Придя в общежитие, я узнал, что скончалась старшая дочь служащего, которого мы кремировали лишь накануне. Во время бомбардировки она находилась в доме родителей в районе Тэмма-тё.
Мать сидела, вся распухшая от сильных ожогов. Она, видимо, не понимала, что происходит. Младшая сестра почти не пострадала, но была в каком-то странном, полуобморочном состоянии и тоже плохо отдавала себе отчет в происходящем. Я подошел к ней и выразил соболезнование. В ответ послышалось холодное; «Благодарю». Даже выражение лица не изменилось. Ни слез, ни других проявлений чувств.
Покойница лежала на спине. Сквозь прорехи в белой рубашке открывались упругие молодые груди, в ложбинку между которыми кто-то положил несколько желтых полевых цветов. Цветы поблекли, словно их долго орошали слезами. Это усугубляло чувство жалости.
Когда закончилось чтение сутр, один из служащих спросил у младшей сестры, пойдет ли она к месту сожжения. Та ответила: «Да»,— но отрицательно качнула головой. Мать продолжала сидеть неподвижно. Покойницу переложили на тележку, и процессия двинулась в путь.
На песчаных отмелях, казалось, открылся новый крематорий. Повсюду вдоль берега вился дым — тонкими струйками над едва тлеющими, уже наполовину угасшими кострами, и густыми клубами там, где кремация шла полным ходом.
На дамбе тележку, за которой я следовал, остановили, и несколько людей из нашей процессии отправились подыскивать место для кремации.
Один из них — тот, что пошел вверх по течению,— вскоре закричал:
— Здесь есть подходящая яма. Огонь уже погас. Останки, должно быть, забрали родственники.

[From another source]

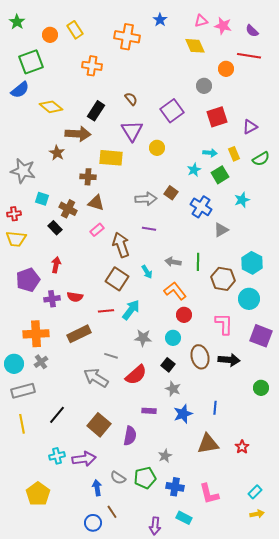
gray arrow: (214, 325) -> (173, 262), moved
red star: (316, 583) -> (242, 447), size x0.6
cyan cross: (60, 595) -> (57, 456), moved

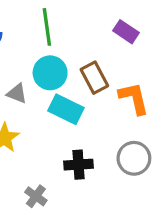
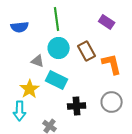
cyan rectangle: (66, 109) -> (57, 80), moved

— Нам все равно где. В яме так в яме,— отозвался кто-то.
Тележку подкатили к яме и сняли с нее тело покойной. Посреди ямы лежало два камня — каждый величиной сантиметров по тридцать. Тело опустили на камни, высыпали уголь из двух привезенных ведер, туловище обложили щепками и обломками старых ящиков, голову и лицо посыпали опилками и с обеих сторон накрыли дощечками. Затем все это покрыли влажной травой и обернули смоченной в воде циновкой. На этом приготовления закончились.
Циновка случайно сползла, и я увидел девичий локон, землистого оттенка лоб и край щеки.
Сопровождавшие расселись кружком.
— Зажигайте костер,— сказал, привставая, один из них.
Я прочитал «Тройное утешение» и ушел еще до начала кремации.
На другой день Сигэмацу снова сел переписывать дневник...
*
На обратном пути я вспомнил, что в общежитии, лежит еще один покойник, и стал про себя повторять, слова «Заупокойной проповеди». Смысл этой молитвы не проникал в душу. Перед глазами, словно в кошмаре, языки пламени лизали человеческие тела. Я был весь в поту, когда остановился перед входом в контору.
Зайдя в умывальную комнату, я напился воды, разделся по пояс и тщательно вытерся влажным полотенцем, стараясь не касаться левой щеки, потому что стерильная салфетка накрепко приклеилась к месту ожога. До сих пор я не чувствовал никакой боли и не трогал салфетку. Но в этот день я решил ее сменить, взял индивидуальный пакет и подошел к зеркалу.